Dugaan keterlibatan asing dalam penggulingan kekuasaan Sukarno semakin menguat ketika pada April 2001 pemerintah AS memublikasi dokumen Departemen Luar Negeri AS yang selama 30 tahun lebih dirahasiakan.
Dokumen itu menguak peran AS pada periode transisi kekuasaan dari Sukarno ke Soeharto. Uniknya dokumen yang sempat terpublikasi lewat situs resmi National Security Archieve itu tiba-tiba ditarik kembali atas campur tangan CIA begitu Megawati Sukarnoputri dilantik menjadi Presiden Indonesia akhir Juli 2001. Kabarnya Pemerintah AS tak enak pada Megawati dan khawatir relasi Indonesia-Amerika akan terganggu.
Namun dokumen bertajuk Foreign Relations of the United States (FRUS) 1964-1968: Indonesia, Malaysia, Singapore, Philippines, Volume XXVI itu terlanjur tersebar luas. Bahkan penerbit Hasta Mitra menerjemahkannya dan menerbitkan bundel dokumen itu dengan judul yang provokatif: Dokumen CIA: Melacak Penggulingan Soekarno dan Konspirasi G30S 1965 dengan kata pengantar dari Joesoef Isak, wartawan yang pernah ditahan Pemerintah Soeharto selama sepuluh tahun tanpa pengadilan. Tidak ada penyangkalan dari pihak pemerintah Amerika atas informasi yang terdapat di dalam dokumen-dokumen itu, kecuali beberapa bagian yang mereka hitamkan, menunjukkan tingkat kerahasiaan informasi.
Dari dokumen itu juga Tim Weiner menulis buku Legacy of Ashes: A History of CIA yang sempat menghebohkan publik di Indonesia pada pengujung 2008 karena menyebut-nyebut nama Adam Malik sebagai agen CIA di Indonesia. Banyak tokoh membantah tulisan Tim Weiner, termasuk Jusuf Kalla yang saat itu masih menjabat wakil presiden.
Pemerintah AS sendiri memiliki peraturan untuk membolehkan dibukanya arsip-arsip penting (dan rahasia) setelah berumur 30 tahun (declassified). Arsip-arsip itu dianggap telah bersifat statis karena peristiwanya sudah lama berlalu dan sebagian besar orang-orang yang terlibat dalam peristiwa itu sudah meninggal dunia.

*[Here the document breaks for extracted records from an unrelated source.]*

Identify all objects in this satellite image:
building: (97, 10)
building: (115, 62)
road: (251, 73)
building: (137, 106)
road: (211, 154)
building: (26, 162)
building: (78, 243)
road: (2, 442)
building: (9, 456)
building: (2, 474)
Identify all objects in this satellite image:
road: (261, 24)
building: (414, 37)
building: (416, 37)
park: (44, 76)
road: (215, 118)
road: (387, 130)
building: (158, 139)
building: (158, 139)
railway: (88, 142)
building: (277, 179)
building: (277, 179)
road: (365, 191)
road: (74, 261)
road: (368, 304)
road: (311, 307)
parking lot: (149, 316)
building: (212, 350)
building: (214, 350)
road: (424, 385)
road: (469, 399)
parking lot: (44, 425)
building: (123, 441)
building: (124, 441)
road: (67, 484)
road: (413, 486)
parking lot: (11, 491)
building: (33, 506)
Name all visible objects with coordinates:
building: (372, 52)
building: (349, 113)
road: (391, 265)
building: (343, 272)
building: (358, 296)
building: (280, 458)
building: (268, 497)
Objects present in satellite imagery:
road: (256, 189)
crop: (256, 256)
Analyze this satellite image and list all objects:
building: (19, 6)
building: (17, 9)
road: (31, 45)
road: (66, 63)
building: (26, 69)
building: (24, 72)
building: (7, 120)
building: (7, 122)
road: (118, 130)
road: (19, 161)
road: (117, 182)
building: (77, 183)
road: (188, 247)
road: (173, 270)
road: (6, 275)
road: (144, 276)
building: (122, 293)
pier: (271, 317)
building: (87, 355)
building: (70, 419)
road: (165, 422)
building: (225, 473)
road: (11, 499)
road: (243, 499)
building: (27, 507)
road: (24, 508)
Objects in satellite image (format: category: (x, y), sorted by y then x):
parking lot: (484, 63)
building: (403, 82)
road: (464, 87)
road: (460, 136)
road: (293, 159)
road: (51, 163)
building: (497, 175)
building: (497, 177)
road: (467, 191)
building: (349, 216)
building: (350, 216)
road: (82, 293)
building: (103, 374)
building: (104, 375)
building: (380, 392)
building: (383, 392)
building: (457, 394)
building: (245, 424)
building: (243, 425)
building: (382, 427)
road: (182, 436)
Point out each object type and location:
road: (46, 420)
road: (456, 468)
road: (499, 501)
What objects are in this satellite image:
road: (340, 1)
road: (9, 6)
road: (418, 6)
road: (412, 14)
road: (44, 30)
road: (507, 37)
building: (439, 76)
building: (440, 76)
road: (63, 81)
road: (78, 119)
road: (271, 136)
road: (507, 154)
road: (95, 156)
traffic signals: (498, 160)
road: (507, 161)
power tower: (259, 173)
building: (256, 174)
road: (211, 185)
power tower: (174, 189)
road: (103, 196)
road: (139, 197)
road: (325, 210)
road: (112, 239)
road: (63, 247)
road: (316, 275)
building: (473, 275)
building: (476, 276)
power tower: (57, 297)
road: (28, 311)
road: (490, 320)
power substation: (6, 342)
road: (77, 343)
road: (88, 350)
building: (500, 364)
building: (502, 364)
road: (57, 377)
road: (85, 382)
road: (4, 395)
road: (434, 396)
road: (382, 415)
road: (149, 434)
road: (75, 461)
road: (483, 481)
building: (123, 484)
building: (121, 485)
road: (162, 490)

Sementara itu arsip yang masih bersifat dinamis, di mana proses dan kontinuitas peristiwanya masih berlanjut, diberi label Top Secretdan tak mungkin dibuka untuk umum. Masuk akal bila sekarang, saat WikiLeaks membocorkan dokumen-dokumen rahasia milik Pemerintah AS yang masih bersifat dinamis, ada upaya untuk menutupinya.
Seperti sebuah gosip, informasi intelijen yang dibocorkan oleh WikiLeaks itu terletak di wilayah abu-abu. “Informasi itu bisa disebut sebagai hoax (isapan jempol-red) kalau sudah terbukti bohong. Tapi yang sekarang terjadi adalah tak ada pihak yang bisa membuktikan kalau itu bohong atau benar adanya,” kata antropolog LIPI Dr. Fadjar Ibnu Thufail.